No. 24 – Gladiators Trier
- Position: Small forward
- League: Basketball Bundesliga

Personal information
- Born: June 12, 1991 (age 35) East Point, Georgia, U.S.
- Listed height: 6 ft 6 in (1.98 m)
- Listed weight: 215 lb (98 kg)

Career information
- High school: Marist School (Brookhaven, Georgia); Hargrave Military Academy (Chatham, Virginia);
- College: Belmont (2010–2014)
- NBA draft: 2014: undrafted
- Playing career: 2014–present

Career history
- 2014–2015: Oberwart Gunners
- 2015–2016: Phoenix Hagen
- 2016–2017: Belfius Mons-Hainaut
- 2017–2018: Sigal Prishtina
- 2018–2019: Team FOG Næstved
- 2019–2020: Okapi Aalstar
- 2020–2022: Bayer Giants Leverkusen
- 2022–2023: Phoenix Hagen
- 2023: Soles de Mexicali
- 2023–present: Gladiators Trier

Career highlights
- A-Sun All-Freshmen Team (2011); First-team Academic All-American (2014); OVC Player of the Year (2014); First-team All-OVC (2014); Austrian Basketball Bundesliga All-Star (2015);

= J. J. Mann =

American basketball player (born 1991)

John Stuart "J. J." Mann (born June 12, 1991) is an American basketball player for Gladiators Trier of the Basketball Bundesliga. He played college basketball for Belmont University.

==College career==
He played college basketball for the Belmont Bruins. As a senior during the 2013–14 season, Mann was named Ohio Valley Conference Player of the Year. He was also a First Team Academic All-American in 2013–14.

==Professional career==

=== Oberwart Gunners (2014–2015) ===
Mann signed a pro deal to play with King Wilki Morskie Szczecin in Poland on July 24, 2014. However, on August 25 he moved to the Oberwart Gunners in Austria without playing a game in Poland.
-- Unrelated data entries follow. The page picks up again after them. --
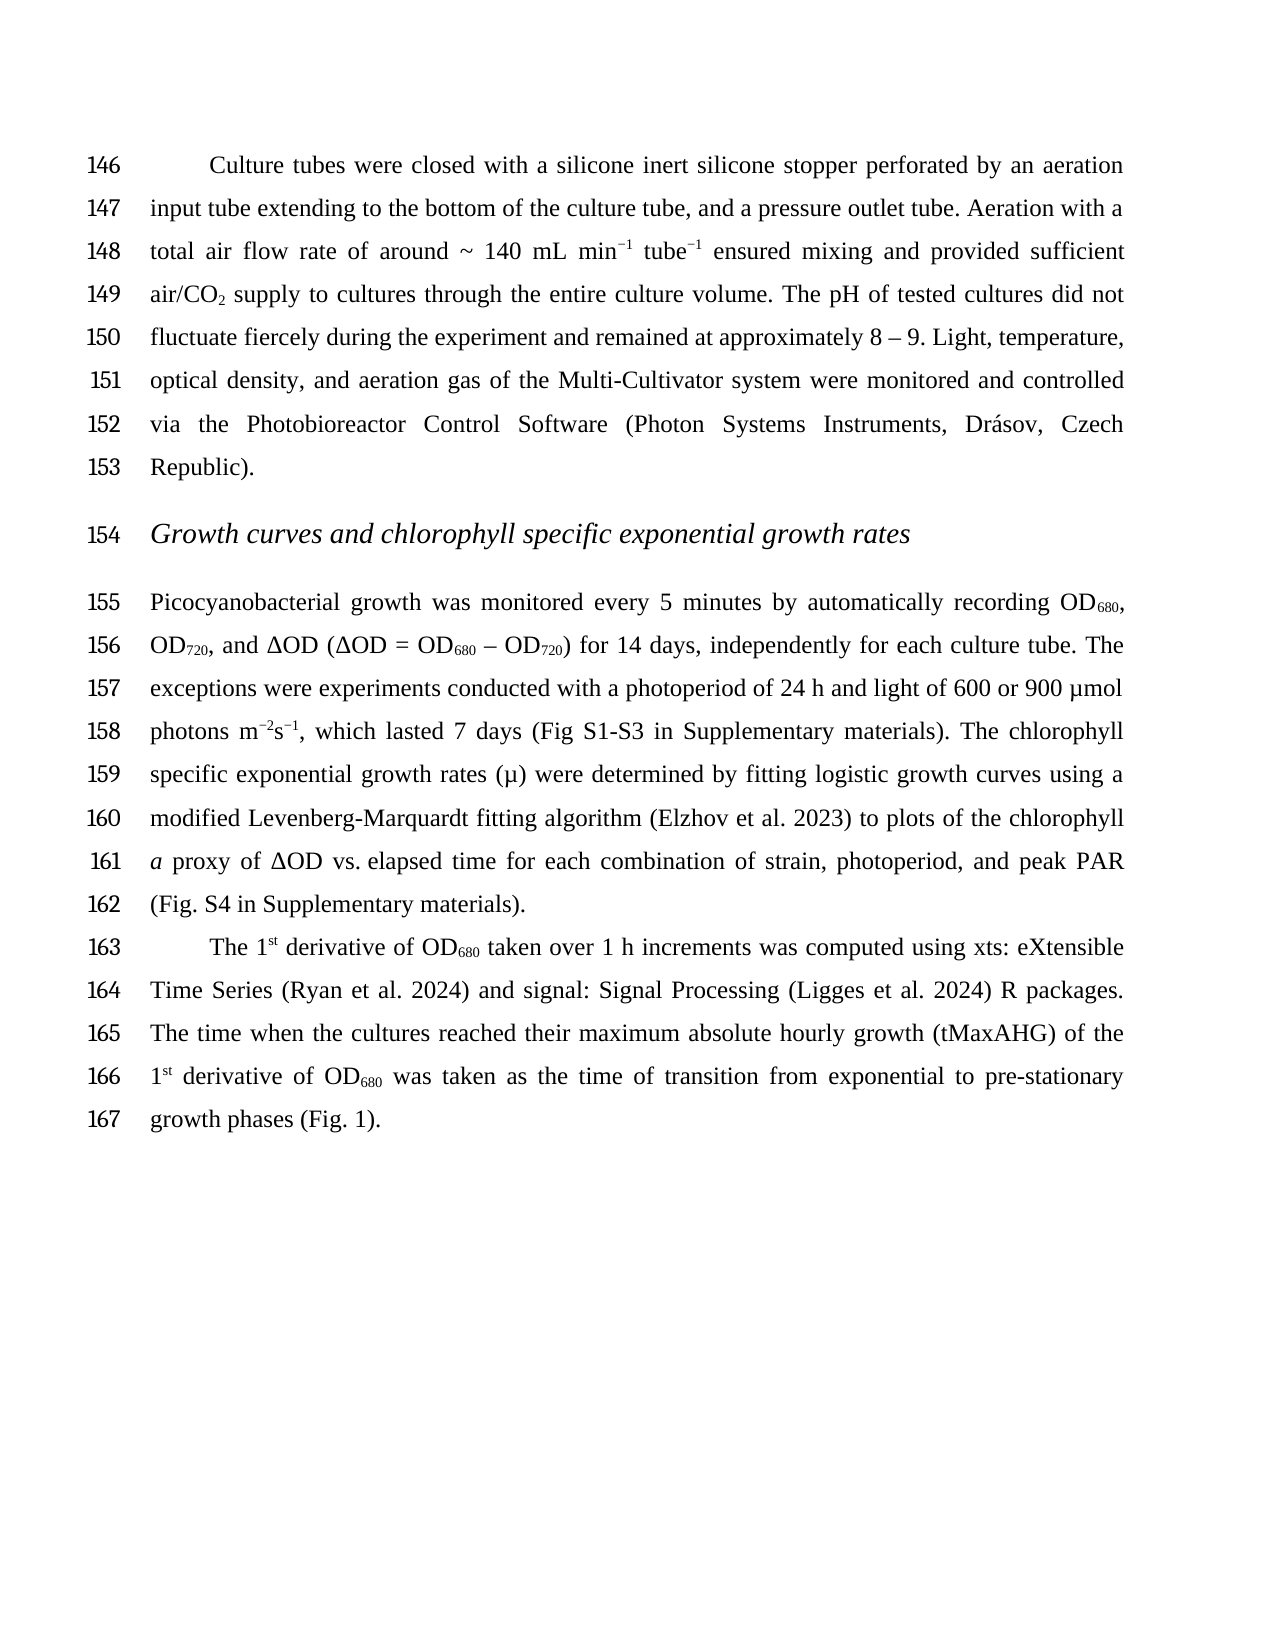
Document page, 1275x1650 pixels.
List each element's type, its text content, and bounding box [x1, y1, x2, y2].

text The 1st derivative of OD680 taken over 1 h increments was computed using xts: eXtensible Time Series (Ryan et al. 2024) and signal: Signal Processing (Ligges et al. 2024) R packages. The time when the cultures reached their maximum absolute hourly growth (tMaxAHG) of the 1st derivative of OD680 was taken as the time of transition from exponential to pre-stationary growth phases (Fig. 1). [150, 932, 1125, 1133]
subtitle Growth curves and chlorophyll specific exponential growth rates [150, 516, 1125, 549]
text Picocyanobacterial growth was monitored every 5 minutes by automatically recording OD680, OD720, and ΔOD (ΔOD = OD680 – OD720) for 14 days, independently for each culture tube. The exceptions were experiments conducted with a photoperiod of 24 h and light of 600 or 900 µmol photons m−2s−1, which lasted 7 days (Fig S1-S3 in Supplementary materials). The chlorophyll specific exponential growth rates (µ) were determined by fitting logistic growth curves using a modified Levenberg-Marquardt fitting algorithm (Elzhov et al. 2023) to plots of the chlorophyll a proxy of ΔOD vs. elapsed time for each combination of strain, photoperiod, and peak PAR (Fig. S4 in Supplementary materials). [150, 587, 1125, 918]
text Culture tubes were closed with a silicone inert silicone stopper perforated by an aeration input tube extending to the bottom of the culture tube, and a pressure outlet tube. Aeration with a total air flow rate of around ~ 140 mL min−1 tube−1 ensured mixing and provided sufficient air/CO2 supply to cultures through the entire culture volume. The pH of tested cultures did not fluctuate fiercely during the experiment and remained at approximately 8 – 9. Light, temperature, optical density, and aeration gas of the Multi-Cultivator system were monitored and controlled via the Photobioreactor Control Software (Photon Systems Instruments, Drásov, Czech Republic). [150, 150, 1125, 481]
=== Phoenix Hagen (2015–2016) ===
Mann joined Phoenix Hagen on August 13, 2015.

=== Okapi Aalstar (2019–2020) ===
On June 12, 2019, Mann signed with Okapi Aalstar of the Belgian Pro Basketball League. and signed one year later with Bayer Giants Leverkusen

=== Bayer Giants Leverkusen (2020–2023) ===
In July 2020, Mann signed with Bayer Giants Leverkusen of the German ProA.

=== Phoenix Hagen (2022–2023) ===
In July 2022, Mann signed with his former club Phoenix Hagen of the German ProA.

=== Soles de Mexicali (2023) ===
In July 2023, Mann signed with Soles de Mexicali in Mexico and appeared in 8 games.

=== Römerstrom Gladiators Trier (2023–present) ===
In September 2023, Mann returned to Germany and signed with Gladiators Trier of the German ProA.

==The Basketball Tournament==
J.J. Mann played for Team Showtime in the 2018 edition of The Basketball Tournament. In two games, he averaged 4.5 points per game, 2.5 assists per game and 1.5 steals per game. Team Showtime reached the second round before falling to Louisiana United.